DECATUR — Officials are eyeing an October completion date for sewer work in the Nelson Park area, some six years since the project was first identified.
This summer marks the second year of the work in Nelson Park and the nearby neighborhoods, as crews work to install about 12,000 feet of storm sewer in the area, in addition to repairing roads in the neighborhood once the new pipes have been installed.
Once completed, the $3.6 million project should put an end to basement backups and flooded streets that have plagued the eastside neighborhood for years. The need for improvements was first flagged by the city in a 1966 drainage study.
"The jury is still out, but it's got to be better," said Brad Berry, a 20-year Nelson Park resident and secretary of the area's neighborhood group.

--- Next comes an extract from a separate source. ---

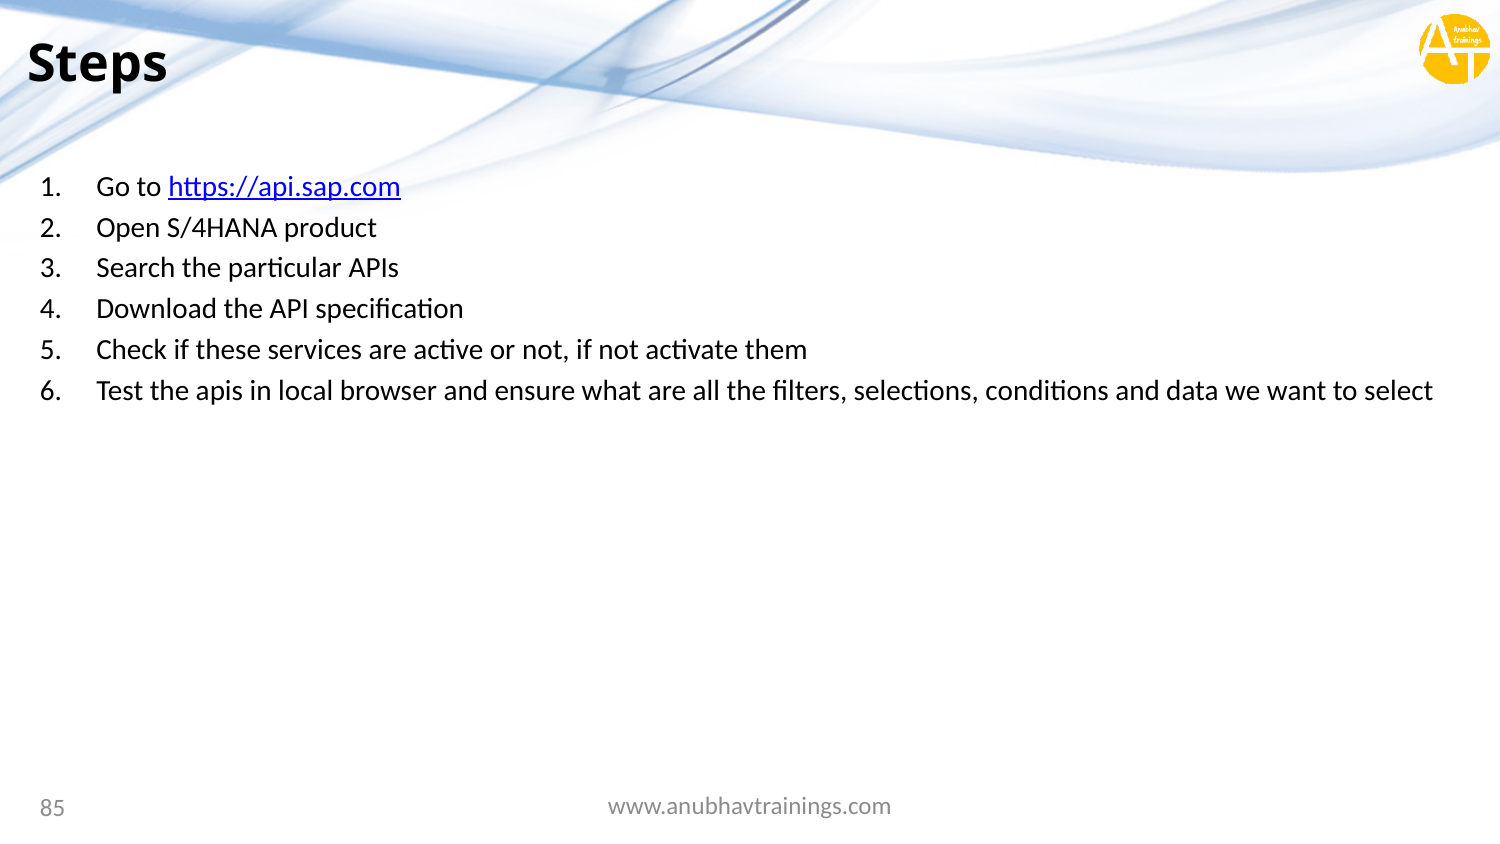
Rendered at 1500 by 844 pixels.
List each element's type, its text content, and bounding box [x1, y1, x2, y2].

picture [0, 0, 1500, 844]
text_box Go to https://api.sap.com Open S/4HANA product Search the particular APIs Download the API specification Check if these services are active or not, if not activate them Test the apis in local browser and ensure what are all the filters, selections, conditions and data we want to select [24, 159, 1475, 827]
title Steps [12, 21, 1363, 110]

Berry said he hadn't experienced basement flooding himself, but had heard over the years from other neighbors who have. "If everything works according to plan, it shouldn't be a problem anymore," he said.
City Engineer Paul Caswell said the work is the largest storm sewer improvement the city has undertaken in years.
“We’ve had to search back for the last project we did of this magnitude for storm sewers,” he said.
The cost of the work is being paid for through a loan from the Illinois Environmental Protection Agency. The city will pay back the loan over a 20-year period at an interest rate of 1.75 percent.
The sewer project is part of an agreement with the EPA, which is requiring the city to address sewer issues such as increasing sewer cleaning and de-rooting, reducing basement backups for residents and eliminating inflow connections. Previous estimates of the work puts the total cost at $70 million.
The city originally planned to tackle the work in the Nelson Park neighborhood in 2012 as part of a capital project. Preliminary designs led to a $4 million cost estimate, and the work was put on hold as city officials tried to identify sufficient funding.
Caswell said they have wanted to take on the area for years, as they have heard complaints from neighbors about basements flooding and some flooding on the streets as well.
This project is especially notable because crews are doing what is called a combined sewer separation. Where before storm water and sewage was carried through the same pipes, this project will allow the storm water to drain into Lake Decatur, while the sewage will head to the sanitary district.
“It’s the first sewer separation project they’ve done in my lifetime,” said Matt Newell, the city’s director of public works, who has been with the office for about 30 years.
Work began last summer, with crews working on sewage in Nelson Park and the very southern parts of the neighborhood north of the park. Construction shut down over the winter, and started back up again this June.
Since they are working in a neighborhood, Caswell said crews are going “piece-by-piece,” with the new sewer pipes being laid in sections. Once installed, another crew will come in to repair the road. Once they are completed, sewer work begins on the next section.
The idea is to have as little impact as possible on the neighbors in the area, Caswell said. And for the most part, he said neighbors have been very understanding.
“We don’t want to impact the neighborhood,” he said. “We want to make a smaller footprint with our work.”
Berry said the crews so far have worked efficiently and not created any issues for the neighborhood.
"They’re doing their best to keep traffic moving. Considering the scope of the project, they’re doing a good job of that," he said. "We’ll see how they put everything back together."